__TASK OBJECTIVE__
Track down each line below containing the string "TRIANGLE" and copy it.

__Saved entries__
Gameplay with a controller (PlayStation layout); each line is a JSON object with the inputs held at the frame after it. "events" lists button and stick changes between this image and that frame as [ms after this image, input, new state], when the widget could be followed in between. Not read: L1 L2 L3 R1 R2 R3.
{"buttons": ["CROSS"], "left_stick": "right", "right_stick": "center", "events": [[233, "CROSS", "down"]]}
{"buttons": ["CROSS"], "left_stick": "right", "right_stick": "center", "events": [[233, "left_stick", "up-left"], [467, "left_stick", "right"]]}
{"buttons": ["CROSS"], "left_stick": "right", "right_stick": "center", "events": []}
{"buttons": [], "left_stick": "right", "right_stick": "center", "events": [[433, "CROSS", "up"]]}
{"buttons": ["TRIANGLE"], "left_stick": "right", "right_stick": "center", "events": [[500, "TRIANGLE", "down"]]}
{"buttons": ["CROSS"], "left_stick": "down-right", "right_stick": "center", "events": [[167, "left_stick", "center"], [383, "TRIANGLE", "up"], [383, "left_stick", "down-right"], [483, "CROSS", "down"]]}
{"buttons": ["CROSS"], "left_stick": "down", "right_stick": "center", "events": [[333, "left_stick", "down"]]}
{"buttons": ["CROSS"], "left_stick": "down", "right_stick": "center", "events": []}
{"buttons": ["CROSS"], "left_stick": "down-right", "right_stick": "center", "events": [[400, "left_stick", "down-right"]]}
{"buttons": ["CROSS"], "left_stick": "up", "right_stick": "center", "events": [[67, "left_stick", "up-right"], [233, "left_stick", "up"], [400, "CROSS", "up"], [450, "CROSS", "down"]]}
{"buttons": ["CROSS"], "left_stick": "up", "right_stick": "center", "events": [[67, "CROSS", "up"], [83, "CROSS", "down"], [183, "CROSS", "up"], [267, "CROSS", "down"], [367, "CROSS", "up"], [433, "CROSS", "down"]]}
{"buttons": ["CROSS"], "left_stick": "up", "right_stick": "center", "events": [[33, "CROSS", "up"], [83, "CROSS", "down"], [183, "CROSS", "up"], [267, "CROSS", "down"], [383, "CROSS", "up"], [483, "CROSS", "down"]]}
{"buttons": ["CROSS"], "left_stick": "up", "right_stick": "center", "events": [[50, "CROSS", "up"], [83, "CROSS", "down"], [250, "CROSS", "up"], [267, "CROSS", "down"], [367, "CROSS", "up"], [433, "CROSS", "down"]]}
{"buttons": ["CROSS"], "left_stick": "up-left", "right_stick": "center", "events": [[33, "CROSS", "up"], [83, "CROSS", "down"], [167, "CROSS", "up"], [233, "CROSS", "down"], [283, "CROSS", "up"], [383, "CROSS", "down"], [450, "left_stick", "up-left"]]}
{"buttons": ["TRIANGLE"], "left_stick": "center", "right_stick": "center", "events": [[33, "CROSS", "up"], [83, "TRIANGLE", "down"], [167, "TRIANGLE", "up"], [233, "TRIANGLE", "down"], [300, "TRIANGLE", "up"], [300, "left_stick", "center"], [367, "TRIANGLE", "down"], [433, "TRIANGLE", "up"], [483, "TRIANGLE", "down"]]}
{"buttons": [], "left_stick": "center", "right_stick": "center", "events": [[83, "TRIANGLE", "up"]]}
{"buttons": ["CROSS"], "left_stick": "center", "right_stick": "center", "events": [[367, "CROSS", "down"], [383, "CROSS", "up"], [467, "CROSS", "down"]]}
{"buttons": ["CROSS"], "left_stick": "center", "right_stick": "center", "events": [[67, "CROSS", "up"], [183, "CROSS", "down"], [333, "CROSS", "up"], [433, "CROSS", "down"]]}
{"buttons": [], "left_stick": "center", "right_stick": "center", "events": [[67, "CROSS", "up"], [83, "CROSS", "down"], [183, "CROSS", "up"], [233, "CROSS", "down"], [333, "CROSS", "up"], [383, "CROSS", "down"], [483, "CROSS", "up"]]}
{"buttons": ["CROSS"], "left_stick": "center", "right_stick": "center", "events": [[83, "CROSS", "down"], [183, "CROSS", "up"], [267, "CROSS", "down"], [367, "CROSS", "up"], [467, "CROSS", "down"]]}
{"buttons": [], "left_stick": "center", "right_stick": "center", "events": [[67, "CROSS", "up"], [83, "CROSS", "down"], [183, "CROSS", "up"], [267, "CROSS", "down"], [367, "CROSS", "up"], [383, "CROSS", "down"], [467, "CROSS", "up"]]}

__SOLUTION FOR THIS TASK__
{"buttons": ["TRIANGLE"], "left_stick": "right", "right_stick": "center", "events": [[500, "TRIANGLE", "down"]]}
{"buttons": ["CROSS"], "left_stick": "down-right", "right_stick": "center", "events": [[167, "left_stick", "center"], [383, "TRIANGLE", "up"], [383, "left_stick", "down-right"], [483, "CROSS", "down"]]}
{"buttons": ["TRIANGLE"], "left_stick": "center", "right_stick": "center", "events": [[33, "CROSS", "up"], [83, "TRIANGLE", "down"], [167, "TRIANGLE", "up"], [233, "TRIANGLE", "down"], [300, "TRIANGLE", "up"], [300, "left_stick", "center"], [367, "TRIANGLE", "down"], [433, "TRIANGLE", "up"], [483, "TRIANGLE", "down"]]}
{"buttons": [], "left_stick": "center", "right_stick": "center", "events": [[83, "TRIANGLE", "up"]]}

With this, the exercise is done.